La peor política es la política de la traición. No tener palabra, no cumplir con las promesas, tender trampas contra aliados firmes o potenciales, promover un doble discurso bajo el prurito de la astucia o la habilidad, traficar información entre amigos hasta convertirlos en enemigos, jugar con las aspiraciones legítimas, todo esto siempre ha sido el signo premonitorio de la derrota futura, de la debacle irremediable, del fracaso partidario y electoral. Los romanos lo tenían claro y por eso valoraron la lealtad de sus aliados por encima de todo y los protegieron con la misma fuerza con que despreciaron a los traidores que los adulaban. Conocida es la respuesta que el procónsul Cipión le dio a los asesinos de Viriato: “Roma no paga traidores”.

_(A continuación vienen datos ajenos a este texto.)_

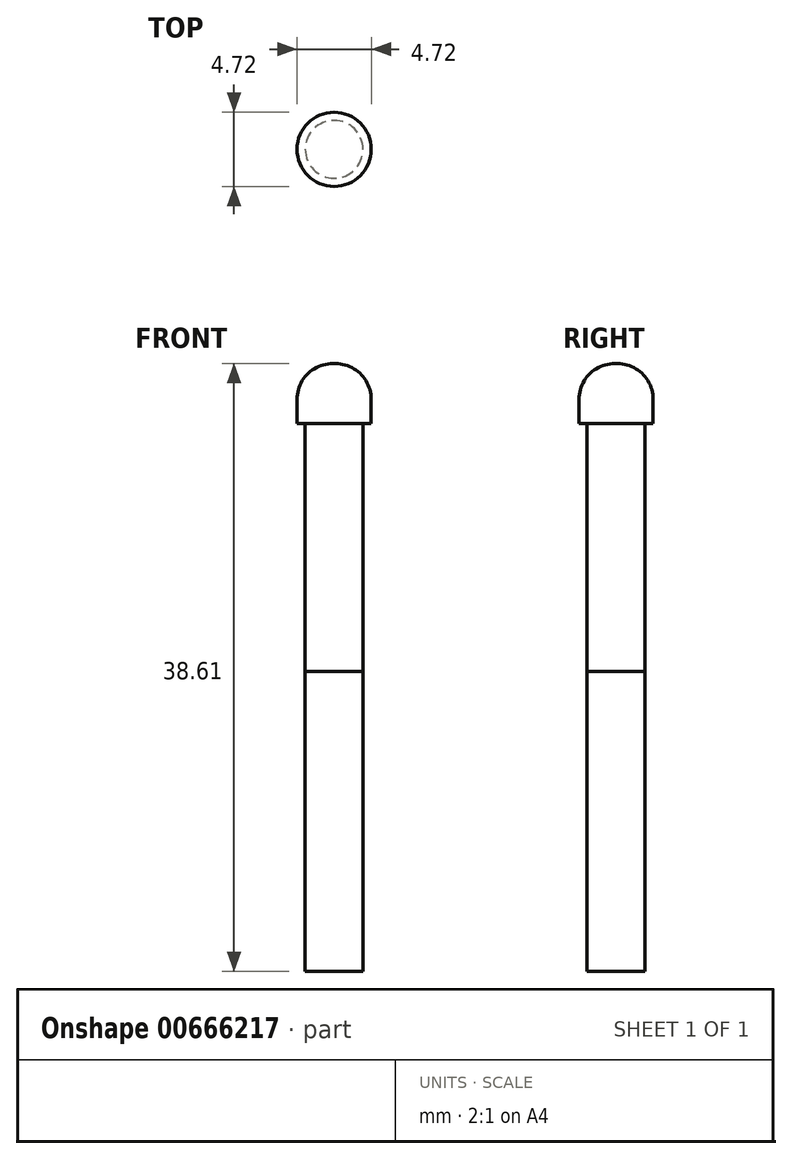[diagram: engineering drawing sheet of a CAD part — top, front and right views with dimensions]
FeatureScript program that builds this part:
annotation { "Feature Type Name" : "Feature", "Feature Type Description" : "" }
export const myFeature = defineFeature(function(context is Context, id is Id, definition is map)
    precondition{}
    {
        {
            var Q0;
            Q0=qCreatedBy(makeId("Top.planeOp"),FACE);
            var sketch = newSketch(context, id + "F0", { "sketchPlane" : qUnion([Q0])});
            skCircle(sketch, "E0", {"center": v(0, 0) * mm, "radius": 1.84 * mm});
            skSolve(sketch);
        }
        {
            var Q0;
            Q0=makeQuery(id+"F0.imprint","IMPRINT",FACE,{"disambiguationData":[TD([[makeQuery(id+"F0.imprint","IMPRINT",EDGE,{"derivedFrom":sQuery(id+"F0.wireOp",EDGE,"E0")}),1.0]])]});
            extrude(context, id + "F1", {"entities" : qUnion([Q0]), "depth" : 15.75 * mm, "offsetDistance" : 25.4 * mm});
        }
        {
            var Q0;
            Q0=makeQuery(id+"F1.opExtrude","CAP_FACE",FACE,{"disambiguationData":[OSD([sQuery(id+"F0.wireOp",EDGE,"E0")])],"isStart":false});
            var sketch = newSketch(context, id + "F2", { "sketchPlane" : qUnion([Q0])});
            skCircle(sketch, "E1", {"center": v(0, 0) * mm, "radius": 2.36 * mm});
            skSolve(sketch);
        }
        {
            var Q0;
            Q0=makeQuery(id+"F2.imprint","IMPRINT",FACE,{"disambiguationData":[TD([[makeQuery(id+"F2.imprint","IMPRINT",EDGE,{"derivedFrom":sQuery(id+"F2.wireOp",EDGE,"E1")}),1.0]])]});
            var Q1;
            Q1=makeQuery(id+"F2.imprint","IMPRINT",FACE,{"disambiguationData":[TD([[makeQuery(id+"F2.imprint","IMPRINT",EDGE,{"derivedFrom":makeQuery(id+"F1.opExtrude","CAP_EDGE",EDGE,{"disambiguationData":[OSD([sQuery(id+"F0.wireOp",EDGE,"E0")])],"isStart":false})}),1.0]])]});
            extrude(context, id + "F3", {"entities" : qUnion([Q0, Q1]), "depth" : 3.8 * mm, "offsetDistance" : 25.4 * mm});
        }
        {
            var Q0;
            Q0=makeQuery(id+"F3.opExtrude","CAP_FACE",FACE,{"disambiguationData":[OSD([sQuery(id+"F2.wireOp",EDGE,"E1")])],"isStart":false});
            fillet(context, id + "F4", {"entities" : qUnion([Q0]), "radius" : 2.27 * mm, "tangentPropagation" : true, "allowEdgeOverflow" : false});
        }
        {
            var Q0;
            Q0=makeQuery(id+"F1.opExtrude","CAP_FACE",FACE,{"disambiguationData":[OSD([sQuery(id+"F0.wireOp",EDGE,"E0")])],"isStart":true});
            var sketch = newSketch(context, id + "F5", { "sketchPlane" : qUnion([Q0])});
            skCircle(sketch, "E2", {"center": v(0, 0) * mm, "radius": 1.88 * mm});
            skSolve(sketch);
        }
        {
            var Q0;
            Q0=makeQuery(id+"F5.imprint","IMPRINT",FACE,{"disambiguationData":[TD([[makeQuery(id+"F5.imprint","IMPRINT",EDGE,{"derivedFrom":makeQuery(id+"F1.opExtrude","CAP_EDGE",EDGE,{"disambiguationData":[OSD([sQuery(id+"F0.wireOp",EDGE,"E0")])],"isStart":true})}),-1.0]])]});
            extrude(context, id + "F6", {"entities" : qUnion([Q0]), "depth" : 19.05 * mm, "offsetDistance" : 25.4 * mm});
        }
    });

Ahora bien, despreciar al traidor es distinto de no compartir la postura de un aliado. Churchill decía que cambiar de opinión es necesario y que cambiar de opinión en política es imprescindible. La realidad, el Mariscal “realidad” debe mandar en el amplio campo de batalla de la res pública. No compartir la opinión de un aliado no es igual a traicionarle. A veces hay que repetir verdades esenciales. A veces es necesario decirle a la gente, que ya no quiere ni reconocer lo que de verdad existe, que el pasto es de color verde. Por tanto, si un aliado comete un error, es un deber de lealtad decirle con todas sus letras que se está equivocando. Y si quiere arrastrarte en su error, si exige que te hundas con él, es preciso explicarle porque su opción equivale al suicidio o a la debilidad. No tengamos compromisos con el error.
La política de los últimos años ha estado centrada en la traición. Pensemos en Vizcarra y sus aliados, dispuestos a extorsionar hasta la persecución. Por eso, hagamos votos para que el Perú no vuelva a caer en las manos de Caín.